大人になれなかったのか、ならなかったのか
Netflix映画『ボクたちはみんな大人になれなかった』を観た。
主人公の佐藤は、偶然昔の恋人とFacebook上で再会する。そこから蘇る思い出たち。
役者さんのこと
昔から森山未來のことが好きだ。彼が出ているから、この映画を観ようと思ったくらいだ。原付と猫背がこんなに似合う人は他にいない。あの不思議な魅力は何なんだろう。
無精髭でも、どんなに汚い格好でもどんなにクズでも惹かれてしまう。今回は21歳から43歳までを演じ分けていて、驚愕。ちゃんと違う年齢に見えた。すごい。それ以上の感想が出てこない。
予告から、伊藤沙莉ちゃんがメインかなと予想していたけれど、他の登場人物たちも存在感があり、印象に残った。今回の映画がはじめましてだったSUMIREさんが本当に美しいし、キャラクター的にも好きだった。(あと梨泰院クラスリメイクするならスアをやってほしい)大島優子ちゃんも最初は誰かわからなかったくらいよかったな。
気になるキーワード
劇中、何度も登場するキーワードがあった。
・普通(そんなのつまんない、というネガティブな意味で)
・私には何にもない
普通って一体何なのだろう?大人になるって一体何なのだろう?何かを持ってる人なんてそんなにいるんだろうか?
佐藤はかつての恋人のFacebookを見る。結婚して子どもを生んで、幸せに暮らす姿。

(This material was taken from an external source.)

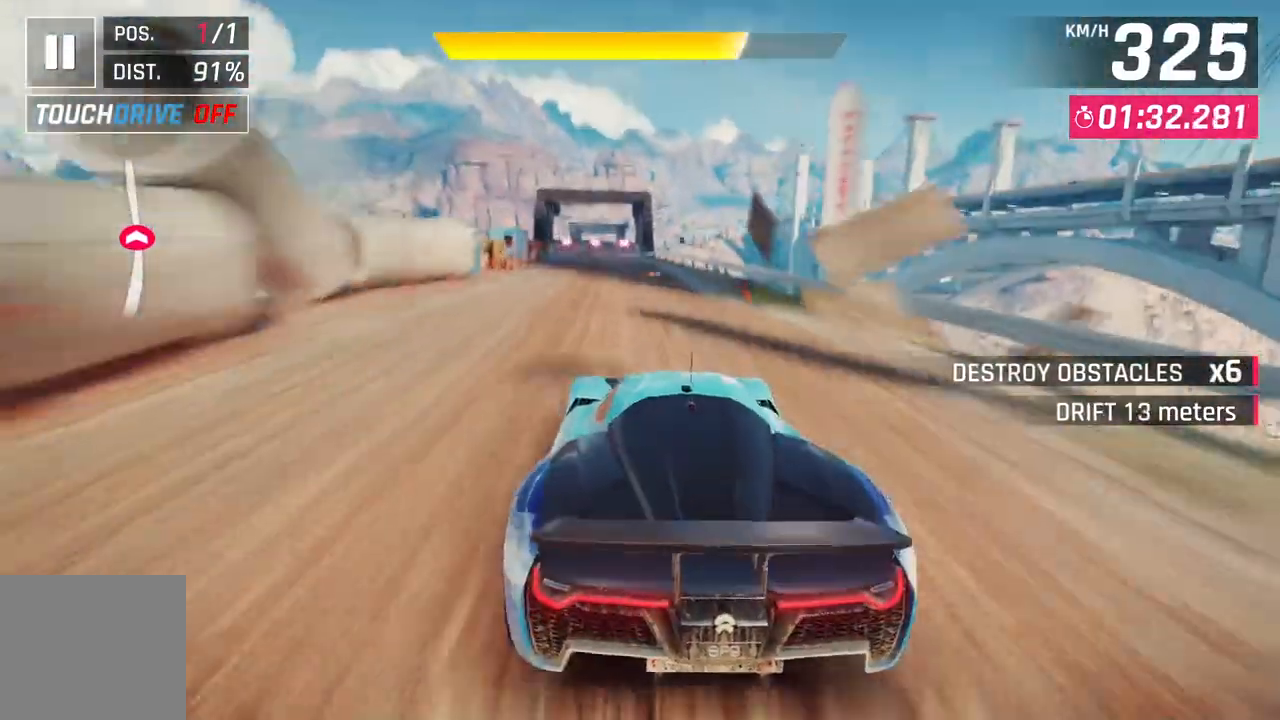
{"buttons": ["L2"], "left_stick": "center", "right_stick": "center", "events": [[283, "L2", "up"], [383, "L2", "down"]]}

「普通」を一番嫌っていた彼女の今の姿を見て、「めちゃくちゃ普通じゃん」とつぶやく。
みんなどこかズレていて、普通でいることが一番難しい。でもみんな何もない。どちらにしろ、どうやって幸せになれるのか考えるほうがいいのではないだろうか。別に普通でも普通でなくてもいい。
誰にだって忘れられない思い出はある。思い出すことは悪いことではない。ただ、そのとき隣にいる人を大事にできないと幸せになれない。
今を映す
舞台は2020年。ニュースは連日感染者数を報道していて、街行く人はみんなマスクをしている。映画の世界では今が舞台になっていても、当然のごとくマスクはしていないから「これはフィクション」という感じが強くなる。
でもこの映画は違った。全員がマスクをしているなんて、そちらのほうが不自然なことのはずなのに、今はそちらを自然と感じる。
私たちは佐藤のように走り出したくなる思い出を抱えて、生きていく。